Task instructions
Put every line of the material below into a Markdown table with the columns "No." and "Entry", numbering the rows and dropping blank lines.

*** Dataset records ***

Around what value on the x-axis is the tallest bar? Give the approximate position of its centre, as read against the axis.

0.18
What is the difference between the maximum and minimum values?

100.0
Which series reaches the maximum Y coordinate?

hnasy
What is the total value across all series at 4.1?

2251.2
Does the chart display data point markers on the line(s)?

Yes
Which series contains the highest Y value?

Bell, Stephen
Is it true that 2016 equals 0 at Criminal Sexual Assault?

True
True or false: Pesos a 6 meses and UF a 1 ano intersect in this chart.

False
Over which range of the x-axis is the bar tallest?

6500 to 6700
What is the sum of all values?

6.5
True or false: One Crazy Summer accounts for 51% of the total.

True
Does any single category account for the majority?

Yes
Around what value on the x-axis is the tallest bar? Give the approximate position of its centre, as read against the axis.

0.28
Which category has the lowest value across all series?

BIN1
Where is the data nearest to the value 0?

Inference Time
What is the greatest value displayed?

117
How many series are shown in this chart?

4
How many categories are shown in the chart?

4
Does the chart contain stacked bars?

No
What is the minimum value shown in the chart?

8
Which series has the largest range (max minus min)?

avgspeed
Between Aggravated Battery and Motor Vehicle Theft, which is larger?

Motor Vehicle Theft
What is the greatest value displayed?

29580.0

*** End of Dataset records ***

Result of this exercise
| No. | Entry |
|---|---|
| 1 | Around what value on the x-axis is the tallest bar? Give the approximate position of its centre, as read against the axis. |
| 2 | 0.18 |
| 3 | What is the difference between the maximum and minimum values? |
| 4 | 100.0 |
| 5 | Which series reaches the maximum Y coordinate? |
| 6 | hnasy |
| 7 | What is the total value across all series at 4.1? |
| 8 | 2251.2 |
| 9 | Does the chart display data point markers on the line(s)? |
| 10 | Yes |
| 11 | Which series contains the highest Y value? |
| 12 | Bell, Stephen |
| 13 | Is it true that 2016 equals 0 at Criminal Sexual Assault? |
| 14 | True |
| 15 | True or false: Pesos a 6 meses and UF a 1 ano intersect in this chart. |
| 16 | False |
| 17 | Over which range of the x-axis is the bar tallest? |
| 18 | 6500 to 6700 |
| 19 | What is the sum of all values? |
| 20 | 6.5 |
| 21 | True or false: One Crazy Summer accounts for 51% of the total. |
| 22 | True |
| 23 | Does any single category account for the majority? |
| 24 | Yes |
| 25 | Around what value on the x-axis is the tallest bar? Give the approximate position of its centre, as read against the axis. |
| 26 | 0.28 |
| 27 | Which category has the lowest value across all series? |
| 28 | BIN1 |
| 29 | Where is the data nearest to the value 0? |
| 30 | Inference Time |
| 31 | What is the greatest value displayed? |
| 32 | 117 |
| 33 | How many series are shown in this chart? |
| 34 | 4 |
| 35 | How many categories are shown in the chart? |
| 36 | 4 |
| 37 | Does the chart contain stacked bars? |
| 38 | No |
| 39 | What is the minimum value shown in the chart? |
| 40 | 8 |
| 41 | Which series has the largest range (max minus min)? |
| 42 | avgspeed |
| 43 | Between Aggravated Battery and Motor Vehicle Theft, which is larger? |
| 44 | Motor Vehicle Theft |
| 45 | What is the greatest value displayed? |
| 46 | 29580.0 |